Melexis' latest time-of-flight 3D camera, the MLX75026, has a fully integrated infrared bandpass (IRBP) filter, eliminating the need to include a separate IR filter in the lens or sensor assembly. Presented as the first available, the solution reduces design complexity and cost, while increasing choice sourcing lenses. The AEC-Q100 qualified QVGA time-of-flight sensor targets automotive use cases like driver and in-cabin monitoring, gesture control, safety monitoring, head-up display driver alignment, and industrial applications like automated guided vehicles, entry management, and robotics.
“An IR filter is mandatory in every ToF application to reduce out-of-band infrared light in the operating environment, which could otherwise lower the dynamic range of the sensor,” explained Gualtiero Bagnuoli, Optical sensors marketing manager at Melexis. “A separate filter adds cost and complexity to a design, but by using the MLX75026 with IRBP filter, engineers can avoid both the cost and complexity, and explore the benefits of time-of-flight sensing more easily”.
A non-trivial effort, integrating the correct IR bandpass filter involves adapting to the illumination and accepting light from a wide range of incidence at minimal spectral shift. Melexis claims to be the only ToF sensor manufacturer currently offering the ability to useToF-lenses with high apertures (low f-number). The MLX75026 also has software compatibility with other Melexis Gen 3 ToF sensors. With a 1/4 inch optical format and supporting 940 nm illumination, device configuration is implemented over an I2C interface, with CSI-2 serial data output.
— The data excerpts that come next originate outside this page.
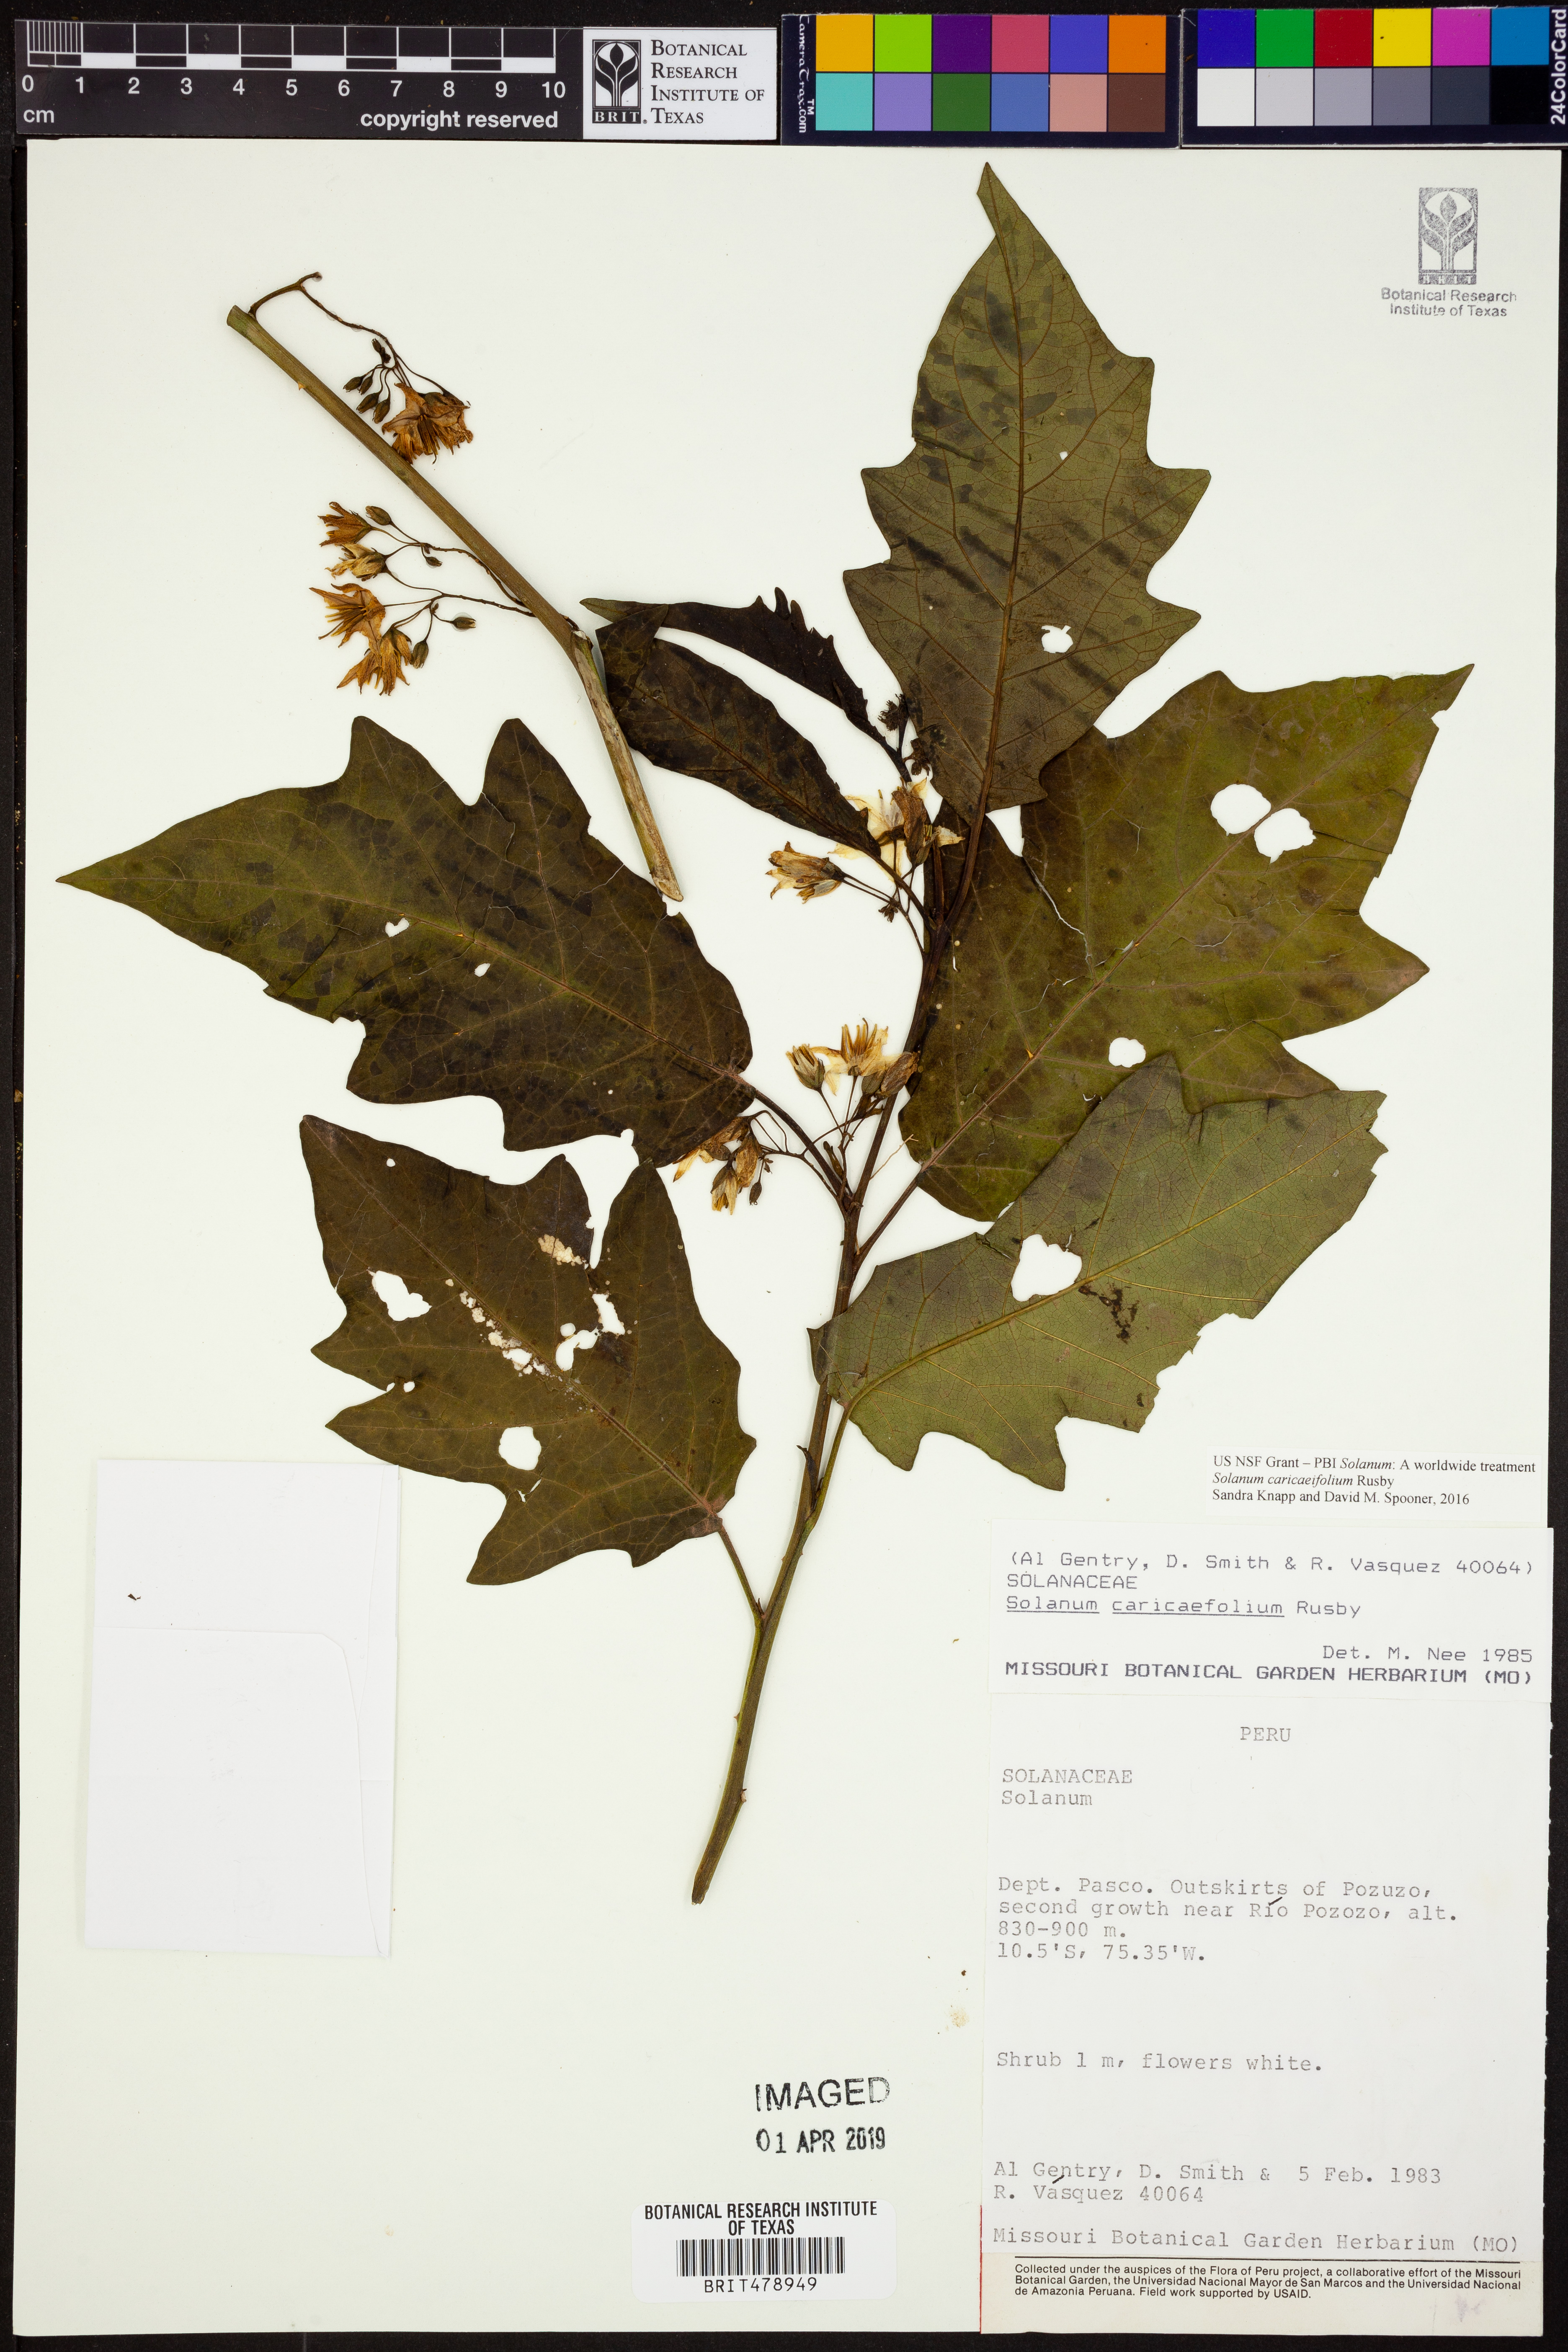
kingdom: Plantae
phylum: Tracheophyta
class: Magnoliopsida
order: Solanales
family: Solanaceae
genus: Solanum
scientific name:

The EVK75026+ uses a Xilinx Zynq Ultrascale+ MPSoC, and quadruples the data bandwidth and frame rate of the earlier EVK75026 evaluation kit, while taking up approximately half the mechanical size. Offering advanced pixel calibration and filtering functions, the solution also offers on-demand support for features like ambiguous range extension, multi-path resolving, and interference rejection. The programming interface, written in C , includes wrappers that allow the kit to be used with both Matlab and Python.